[Text Boundary: Start]
Adding a new module#

Each module needs an __init__.py file and a tests folder that also contains an __init__.py file. For a module, a simple one may look like this:

r"""
A module (:mod:`skbio.module`)
==============================

.. currentmodule:: skbio.module

Documentation for this module.
"""

# ----------------------------------------------------------------------------
# Copyright (c) 2013--, scikit-bio development team.
#
# Distributed under the terms of the Modified BSD License.
#
# The full license is in the file LICENSE.txt, distributed with this software.
# ----------------------------------------------------------------------------

from skbio.util import TestRunner
test = TestRunner(__file__).test

Usually, some functionality from the module will be made accessible by importing it in __init__.py. It’s convenient to use explicit relative imports (from .implementation import compute), so that functionality can be neatly separated in different files but the user doesn’t face a deeply nested package: from skbio.module import compute instead of from skbio.module.implementation import compute.
[Text Boundary: End]
### Assigned task
Please pick up the text on adding a new scikit-bio module where it stops and continue it. These lines come from a separate source unrelated to the text.
[Source data Boundary: Start]
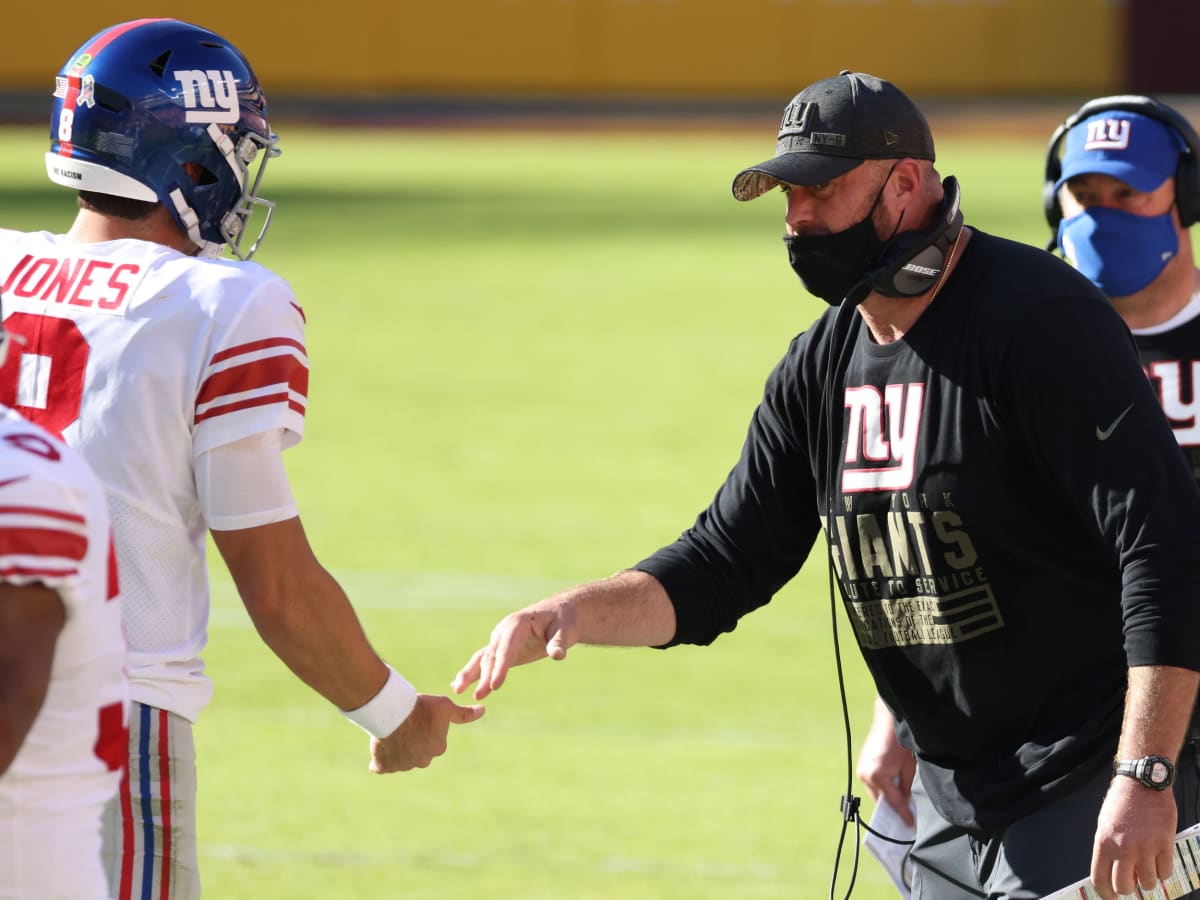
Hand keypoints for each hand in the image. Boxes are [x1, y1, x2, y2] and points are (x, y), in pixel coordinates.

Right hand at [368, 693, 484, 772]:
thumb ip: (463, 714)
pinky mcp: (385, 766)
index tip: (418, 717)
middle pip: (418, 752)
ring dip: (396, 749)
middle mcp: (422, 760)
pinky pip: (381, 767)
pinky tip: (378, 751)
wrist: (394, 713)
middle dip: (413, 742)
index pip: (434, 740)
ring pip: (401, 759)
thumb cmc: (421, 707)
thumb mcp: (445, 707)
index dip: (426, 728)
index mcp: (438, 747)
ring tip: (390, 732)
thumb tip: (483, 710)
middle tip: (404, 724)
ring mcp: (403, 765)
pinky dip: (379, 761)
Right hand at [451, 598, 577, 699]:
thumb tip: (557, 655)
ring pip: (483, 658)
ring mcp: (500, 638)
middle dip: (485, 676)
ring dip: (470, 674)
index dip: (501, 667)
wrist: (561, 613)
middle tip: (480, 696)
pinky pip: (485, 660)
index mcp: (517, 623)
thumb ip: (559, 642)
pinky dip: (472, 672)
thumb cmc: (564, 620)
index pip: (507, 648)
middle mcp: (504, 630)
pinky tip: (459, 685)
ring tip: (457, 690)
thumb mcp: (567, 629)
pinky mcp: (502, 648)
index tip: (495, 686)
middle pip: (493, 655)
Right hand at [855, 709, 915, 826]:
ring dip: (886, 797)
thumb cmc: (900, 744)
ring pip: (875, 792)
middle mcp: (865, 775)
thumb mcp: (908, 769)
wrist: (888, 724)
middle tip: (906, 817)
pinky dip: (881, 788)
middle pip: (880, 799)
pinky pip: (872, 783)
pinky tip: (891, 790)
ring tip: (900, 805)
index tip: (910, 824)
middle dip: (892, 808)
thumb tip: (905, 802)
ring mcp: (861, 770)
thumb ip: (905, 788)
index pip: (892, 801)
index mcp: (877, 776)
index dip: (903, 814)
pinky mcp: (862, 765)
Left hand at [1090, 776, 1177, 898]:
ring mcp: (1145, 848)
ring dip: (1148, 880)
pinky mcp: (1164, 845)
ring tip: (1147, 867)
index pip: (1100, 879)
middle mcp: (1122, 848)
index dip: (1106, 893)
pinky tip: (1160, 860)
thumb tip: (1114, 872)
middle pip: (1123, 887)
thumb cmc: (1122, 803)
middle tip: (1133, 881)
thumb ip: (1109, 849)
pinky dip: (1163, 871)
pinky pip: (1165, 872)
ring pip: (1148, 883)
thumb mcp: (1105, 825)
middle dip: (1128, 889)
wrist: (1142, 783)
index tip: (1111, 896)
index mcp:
[Source data Boundary: End]
### Task answer
Inside the tests folder, a simpler __init__.py works fine (it is necessary so that all tests can be run after installation):

# ----------------------------------------------------------------------------
# Copyright (c) 2013--, scikit-bio development team.
#
# Distributed under the terms of the Modified BSD License.
#
# The full license is in the file LICENSE.txt, distributed with this software.
# ----------------------------------------------------------------------------

Finally, remember to also follow the Documentation guidelines.